Direction A: Set down, unchanged, the lines of the records from the line with "common name: Large lightning bush" up to and including the line with "common name: Silver bluestem".

Document passage:
----

In the haggard at Monksgrange men are busy at work while nature looks calmly on. The threshing machine demands constant filling of the sheaves from stooks in the background keeping the men fully occupied and active. The steam engine belches smoke in its effort to satisfy the demand for power, the fly wheel spinning fast while its four wheels stand fixed and immobile. The peace is disrupted by the noise of the engine and the whirring and clattering of the mill. Health and safety are a hundred years away; the unguarded belt from engine to mill and the open shute receiving the sheaves threaten injury. Needs must and the task requires a coordinated and concerted response. The movement of the labourers, accentuated by the blurring during exposure, further belies the calm of the trees and the open space of the yard. No wonder there is thanksgiving once the harvest is finally home.

----

Excerpted data:
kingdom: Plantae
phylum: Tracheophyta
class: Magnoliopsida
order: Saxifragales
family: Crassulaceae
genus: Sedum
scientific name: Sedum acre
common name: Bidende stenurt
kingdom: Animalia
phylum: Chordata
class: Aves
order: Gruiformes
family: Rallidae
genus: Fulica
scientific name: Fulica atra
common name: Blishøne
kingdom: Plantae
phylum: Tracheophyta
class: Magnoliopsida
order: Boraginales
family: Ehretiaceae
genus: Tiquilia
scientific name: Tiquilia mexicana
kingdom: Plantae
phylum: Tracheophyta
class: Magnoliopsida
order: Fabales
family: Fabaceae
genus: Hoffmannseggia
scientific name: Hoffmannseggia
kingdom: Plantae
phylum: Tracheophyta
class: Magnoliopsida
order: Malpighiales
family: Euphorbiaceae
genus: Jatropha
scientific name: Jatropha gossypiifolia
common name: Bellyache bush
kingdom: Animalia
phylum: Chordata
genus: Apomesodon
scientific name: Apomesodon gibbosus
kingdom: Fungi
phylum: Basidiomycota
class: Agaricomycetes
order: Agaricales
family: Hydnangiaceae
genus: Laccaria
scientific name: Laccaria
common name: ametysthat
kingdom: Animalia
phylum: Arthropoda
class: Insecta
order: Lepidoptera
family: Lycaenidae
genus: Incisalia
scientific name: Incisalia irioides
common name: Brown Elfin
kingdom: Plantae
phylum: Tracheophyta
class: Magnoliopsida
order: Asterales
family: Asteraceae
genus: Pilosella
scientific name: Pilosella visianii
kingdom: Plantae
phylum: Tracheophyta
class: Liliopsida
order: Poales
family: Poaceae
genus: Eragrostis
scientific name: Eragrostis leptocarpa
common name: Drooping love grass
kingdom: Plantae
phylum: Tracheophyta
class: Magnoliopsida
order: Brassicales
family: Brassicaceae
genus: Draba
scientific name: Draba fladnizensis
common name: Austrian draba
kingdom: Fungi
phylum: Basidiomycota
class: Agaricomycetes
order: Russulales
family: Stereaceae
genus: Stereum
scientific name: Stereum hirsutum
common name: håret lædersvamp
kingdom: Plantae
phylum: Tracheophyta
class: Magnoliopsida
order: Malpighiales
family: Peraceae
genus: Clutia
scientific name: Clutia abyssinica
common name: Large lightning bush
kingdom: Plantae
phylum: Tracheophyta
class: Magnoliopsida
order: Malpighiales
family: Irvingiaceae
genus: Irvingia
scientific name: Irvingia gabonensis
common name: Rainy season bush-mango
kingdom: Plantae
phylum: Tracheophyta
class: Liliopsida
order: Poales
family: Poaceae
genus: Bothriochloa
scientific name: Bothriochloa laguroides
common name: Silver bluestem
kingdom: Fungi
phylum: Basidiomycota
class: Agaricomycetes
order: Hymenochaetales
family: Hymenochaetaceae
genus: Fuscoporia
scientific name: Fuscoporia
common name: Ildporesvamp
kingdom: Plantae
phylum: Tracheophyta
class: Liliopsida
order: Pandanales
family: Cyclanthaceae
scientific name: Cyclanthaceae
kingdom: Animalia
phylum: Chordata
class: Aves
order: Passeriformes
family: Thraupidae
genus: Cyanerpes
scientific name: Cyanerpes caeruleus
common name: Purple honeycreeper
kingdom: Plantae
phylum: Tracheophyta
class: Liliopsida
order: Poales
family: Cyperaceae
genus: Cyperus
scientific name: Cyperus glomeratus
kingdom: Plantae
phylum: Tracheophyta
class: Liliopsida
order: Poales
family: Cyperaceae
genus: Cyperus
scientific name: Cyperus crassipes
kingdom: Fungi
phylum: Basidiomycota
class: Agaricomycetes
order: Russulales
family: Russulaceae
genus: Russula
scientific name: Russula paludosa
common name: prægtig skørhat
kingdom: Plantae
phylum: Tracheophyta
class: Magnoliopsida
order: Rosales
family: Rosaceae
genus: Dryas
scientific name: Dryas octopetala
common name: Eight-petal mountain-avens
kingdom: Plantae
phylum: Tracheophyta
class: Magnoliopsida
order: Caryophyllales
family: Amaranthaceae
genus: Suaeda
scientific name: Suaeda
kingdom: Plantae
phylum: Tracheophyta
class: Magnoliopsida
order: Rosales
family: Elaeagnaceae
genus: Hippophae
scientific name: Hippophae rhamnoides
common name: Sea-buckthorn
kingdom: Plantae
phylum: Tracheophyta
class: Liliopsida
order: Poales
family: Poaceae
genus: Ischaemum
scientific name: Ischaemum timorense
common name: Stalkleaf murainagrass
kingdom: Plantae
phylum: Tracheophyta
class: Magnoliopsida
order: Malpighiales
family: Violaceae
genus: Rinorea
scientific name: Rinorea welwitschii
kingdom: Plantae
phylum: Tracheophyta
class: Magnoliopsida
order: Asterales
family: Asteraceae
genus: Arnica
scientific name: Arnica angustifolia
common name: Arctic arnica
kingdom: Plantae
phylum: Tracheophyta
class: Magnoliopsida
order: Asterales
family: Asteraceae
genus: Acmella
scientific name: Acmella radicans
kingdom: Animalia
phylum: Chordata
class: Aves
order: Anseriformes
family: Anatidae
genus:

----

Direction B:
Answer these questions from the passage on the threshing scene:
(i) Where are the men busy at work?
(ii) What stands fixed and immobile while the fly wheel spins fast?
(iii) How far away are health and safety said to be?

Written response A:
common name: Large lightning bush
kingdom: Plantae
phylum: Tracheophyta
class: Magnoliopsida
order: Malpighiales
family: Irvingiaceae
genus: Irvingia
scientific name: Irvingia gabonensis
common name: Rainy season bush-mango
kingdom: Plantae
phylum: Tracheophyta
class: Liliopsida
order: Poales
family: Poaceae
genus: Bothriochloa
scientific name: Bothriochloa laguroides
common name: Silver bluestem

Written response B:
(i) In the haggard at Monksgrange.
(ii) The steam engine's four wheels.
(iii) A hundred years away.